IRF4 Rewires Tumor Metabolism with Functional Implications on the Immune Microenvironment in Lymphoma

Reprogramming of cellular metabolism is a hallmark of cancer leading to improved cellular fitness and providing a selective advantage to malignant cells. Recently, we found that follicular lymphoma (FL) patients with poor prognosis display increased transcriptional and protein expression of IRF4 (IRF4^high), altered immune signaling and an immunosuppressive tumor microenvironment (TME). Furthermore, high expression of IRF4 rewired B cell metabolism towards glycolysis (Mondello P et al, Blood 2022;140 Suppl 1:168-169). However, it’s unknown whether this metabolic reprogramming may be responsible in part for the impairment of immune cells in the TME, which also rely on glucose for their proliferation and function.
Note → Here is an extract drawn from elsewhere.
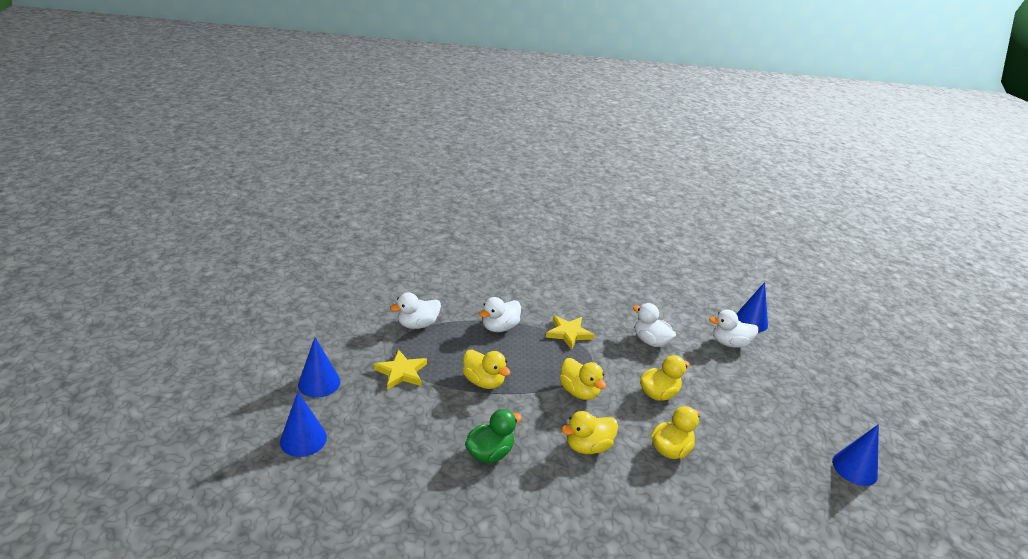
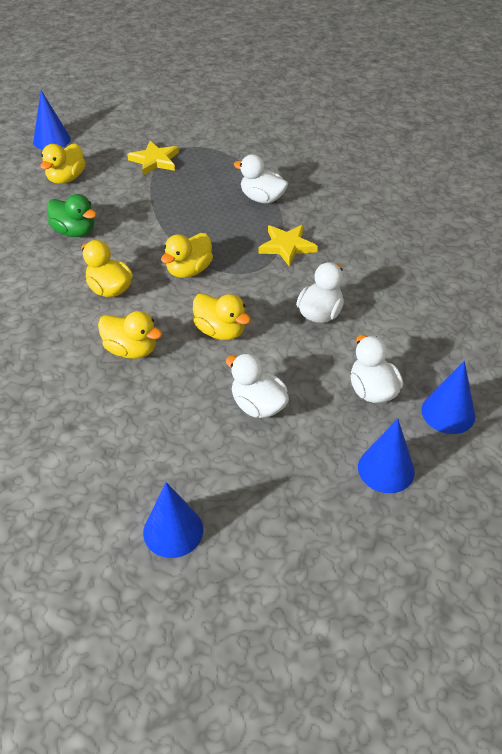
camera: 75 degrees right, 15 degrees up
blue cone [298,337,340,398] -> blue cone moved to [358,419,415,493]
white duck [390,292,441,329] -> white duck moved to [226,353,289,418]
yellow duck [463,350,510,389] -> yellow duck moved to [40,143,86,184]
Using RNA-seq on 88 FL patients, we found a negative correlation between IRF4-regulated genes associated with glycolysis and tumor infiltration by major immune cell subsets in IRF4^high compared to IRF4^low tumors (Fig 1A), suggesting that IRF4-driven tumor glycolysis may reinforce an immune suppressed phenotype. Especially, we observed that ALDOA and GPI genes were inversely correlated with expression of CD4⁺ T cells (r=0.34, p=0.003; and r=0.38, p=0.015, respectively) and T_reg cells (r=0.3, p=0.05; and r=0.35, p=0.027, respectively) in IRF4^high but not in IRF4^low tumors. As radioactive glucose is the cornerstone of PET assessment, we investigated the correlation between baseline SUV values and IRF4 expression. Remarkably, we found significantly higher levels of FDG uptake in FL IRF4^high compared to IRF4^low cases (p= 0.003), supporting the glycolytic features of Iymphoma expressing IRF4.
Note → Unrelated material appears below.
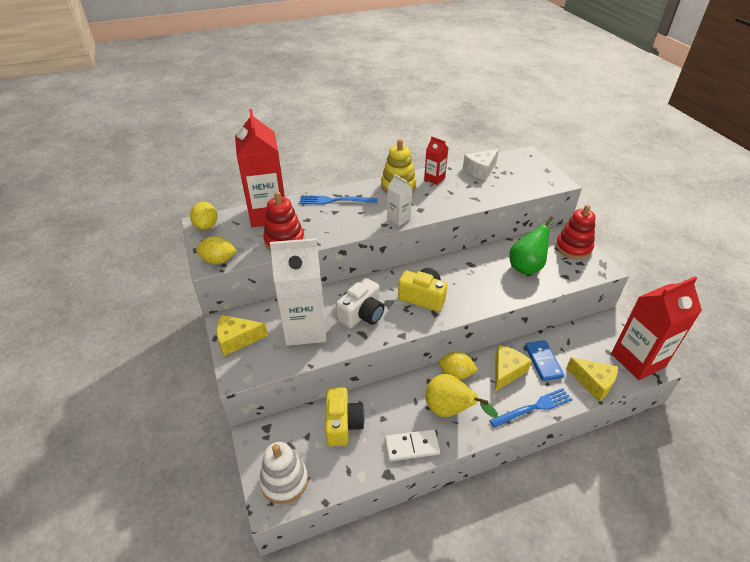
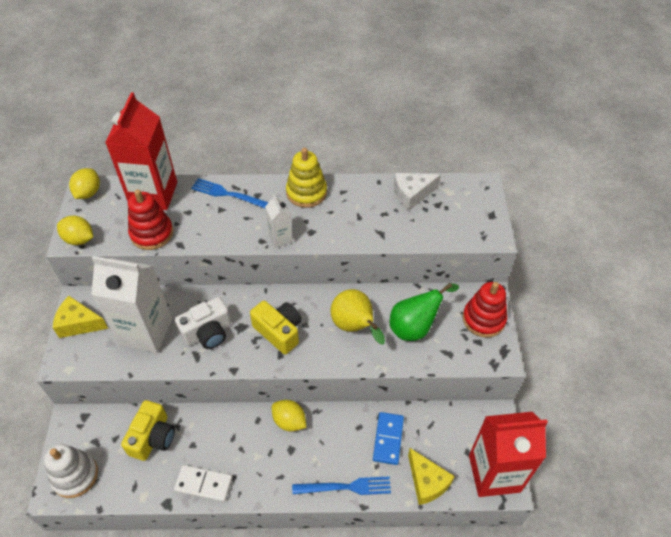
camera: 20 degrees right, 10 degrees up
red carton [424,137,448,185] -> none
yellow pear [425,374,498,418] -> yellow pear moved to [331,289,385,345]
yellow cheese [495,345,532,391] -> none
To define the metabolic activity and function of lymphoma cells with different IRF4 status, we performed seahorse assay in TMD8 and SUDHL2 cells (lymphoma cells with IRF4^high expression) transfected with siIRF4 or siCtr for 72 hours. In line with the IRF4-dependence on glycolysis, TMD8 transfected with siCtr had a low baseline glycolytic ECAR, while the same value doubled after silencing IRF4. Notably, after adding oligomycin, which stimulates glycolysis, TMD8 control cells showed a lower glycolytic capability compared with those deprived of IRF4, probably due to the already maximal addiction to glycolysis (Fig 1B left). We then investigated the glycolytic demand of germinal center (GC) B cells differently expressing IRF4. Using irf4^fl/fl mice (Klein et al, Nat Immunol 2006) crossed with Cγ1cre animals (Cγ1cre;irf4^fl/fl) to induce conditional deletion of irf4 in GC B cells, we tested ex-vivo sorted GC B cells from Cγ1cre;irf4^fl/fl, Cγ1cre;irf4^fl/+ and WT mice immunized for 10 days. This time point is critical for studying IRF4 as it corresponds to the GC reaction peak when GC B cells express elevated IRF4 levels promoting terminal differentiation to plasma cells. As expected, GC B cells minimally relied on glycolysis and showed a low ability to respond to oligomycin in WT mice (Weiser et al, Nat Immunol 2020). However, GC B cells with partial or complete loss of irf4 demonstrated a superior ability to response to increased glycolytic demand (Fig 1B right), further supporting the conclusion that IRF4 influences B cell dependency on glycolysis.

As the malignant cell metabolism can alter nutrient availability in the TME, we explored if lymphoma cells differently expressing IRF4 may change glucose levels in the media and in turn impact T cells activity. We found low glucose and high lactate levels in the media of cell lines with IRF4^high expression, while the opposite was observed for those that were IRF4^low. We then cocultured primary human CD4⁺ T cells with TMD8 cells transfected with either siIRF4 or siCtr for 3 days at three different concentrations of D-glucose: high (22.2 mM, Gluc^hi), normal (5.5 mM, Gluc^nor) or absent (0 mM, Gluc^nil). In line with our prior findings, coculture of B cells in which IRF4 was knocked out showed a significant decrease in abundance of T_reg cells and an increase in T_FH cells compared to control in presence of Gluc^hi or Gluc^nor. In contrast, there was no difference in the overall amount of either T cell subtype irrespective of IRF4 status with Gluc^nil, supporting the prerequisite of microenvironmental glucose as primary fuel for T cell survival and function.

In conclusion, IRF4 rewires the metabolism in B cells with profound functional implications on the TME. Our data suggest that glucose metabolism represents a functional vulnerability that might be exploited therapeutically.